Caleb exhaled sharply through his nose. His hands curled into fists.

"And look at the pattern," Nia continued, almost breathless. "The victims aren't random. Everthorne students tied to Halverns projects. Eszter, in direct conflict with them. Even Victoria Lockridge—her death exposed that sex trafficking ring. And the whistleblower, Hefts Veldman, who claimed Lockridge's ring was owned by Halverns—killed herself before testifying. Captain Cassandra herself ruled it suicide, but…"

She hesitated.

Owen cut in smoothly. "But no one bought that. Not really. It stank."

His eyes flicked to Caleb, daring him to disagree.

Nia pressed on. "And now Marlene Wynter. Aubrey's mother. Could it all connect? Halverns, Azaqor—"

"It wasn't the Halverns!" Caleb snapped. His voice thundered, startling both of them.

Nia's eyes widened. She had never seen him lose composure. "Lieutenant…"

"It was the Azaqor killer. Period. Don't drag Halverns into every damn thing!" His breath was ragged.

Owen leaned back, smirking faintly. "Relax, Lieutenant. Nia's just hypothesizing. You're acting… how do I put it… like the deceased was your woman or something."

The words were acid.

Caleb moved before he could stop himself. He shoved Owen against the wall, forearm pressing into his chest. His teeth clenched, eyes burning.

Nia froze. Her mind raced: He's unravelling. Caleb Saye. The man I thought was iron. I've never seen him this mad.

The room's tension snapped when the door banged open.

"Lieutenant Saye! Enough!"

Captain Lily Cassandra stormed in, her presence slicing the air. Sergeants followed at her heels.

"Step away from him! Now!" Her voice cracked like a whip.

Caleb hesitated, then released Owen, stepping back. His jaw worked furiously.

Owen smirked, brushing his shirt. As the sergeants dispersed, he leaned close enough for only Caleb to hear. His whisper was poison.

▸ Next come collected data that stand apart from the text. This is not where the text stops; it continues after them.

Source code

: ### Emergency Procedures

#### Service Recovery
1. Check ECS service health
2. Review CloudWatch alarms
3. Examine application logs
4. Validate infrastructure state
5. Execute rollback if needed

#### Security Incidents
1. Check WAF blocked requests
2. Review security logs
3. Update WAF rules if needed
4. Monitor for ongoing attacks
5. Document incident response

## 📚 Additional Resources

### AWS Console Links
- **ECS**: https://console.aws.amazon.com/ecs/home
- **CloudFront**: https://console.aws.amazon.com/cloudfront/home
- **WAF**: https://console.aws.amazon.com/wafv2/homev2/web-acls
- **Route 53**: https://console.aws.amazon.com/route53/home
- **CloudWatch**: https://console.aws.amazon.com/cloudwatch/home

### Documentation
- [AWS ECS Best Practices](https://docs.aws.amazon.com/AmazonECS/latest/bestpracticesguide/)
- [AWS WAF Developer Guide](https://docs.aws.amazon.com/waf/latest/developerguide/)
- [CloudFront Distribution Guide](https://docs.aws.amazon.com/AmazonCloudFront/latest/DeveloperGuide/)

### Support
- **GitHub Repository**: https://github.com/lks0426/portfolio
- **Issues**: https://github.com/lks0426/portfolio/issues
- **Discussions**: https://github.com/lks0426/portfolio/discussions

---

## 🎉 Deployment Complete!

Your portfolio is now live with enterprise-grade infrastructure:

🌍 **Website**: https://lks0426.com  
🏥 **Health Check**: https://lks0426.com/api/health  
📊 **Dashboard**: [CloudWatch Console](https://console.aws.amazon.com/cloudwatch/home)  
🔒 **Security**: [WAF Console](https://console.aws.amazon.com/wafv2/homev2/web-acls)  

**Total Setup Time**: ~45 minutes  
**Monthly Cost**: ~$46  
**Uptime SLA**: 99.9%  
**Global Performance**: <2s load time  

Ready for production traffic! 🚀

"You know, old man… one of these days you'll lose everything. Your little facade will peel away. And I'll be there. Smiling. Watching."

For a flicker of a second, Caleb saw it—Owen's grin, sharp, cruel. But then it was gone. Neutral face again. Had he imagined it?

Caleb's chest tightened.

"Lieutenant. My office. Now." Lily's tone left no room for argument.

---

In her office, Lily paced like a caged predator. Caleb stood, silent, the anger still simmering beneath his skin.

"Things are ugly," Lily snapped.

Caleb's brow furrowed. "Define ugly."

"The feds are circling. We ignored the Halverns' dirt for too long. Victoria Lockridge's ring, the whistleblower suicide, all of it. They think we're compromised. Slate's under fire. The mayor's breathing down my neck. And now Karan Mehra's murder?"

She spun toward him, eyes sharp. "If the feds connect Karan to Halverns—and to us—it's over. Our little arrangement. Our careers. Everything."

Caleb's voice was low. "So what's the move?"

"We silence loose ends. But it's complicated."

"Why?"

"Karan had family. A brother—Arjun Desai. A niece—Rhea Desai."

She shoved photos onto the desk.

Caleb's eyes fell on Arjun's picture. His breath caught. Recognition flared.

Lily noticed instantly. "You know him."

Caleb's mouth opened. He wanted to answer. To deny, to explain—he didn't know which.

But his phone buzzed. He glanced down.

Aubrey Wynter.

The name flashed across the screen like a blade.

Lily leaned over, saw it, her jaw tightening. "Answer it."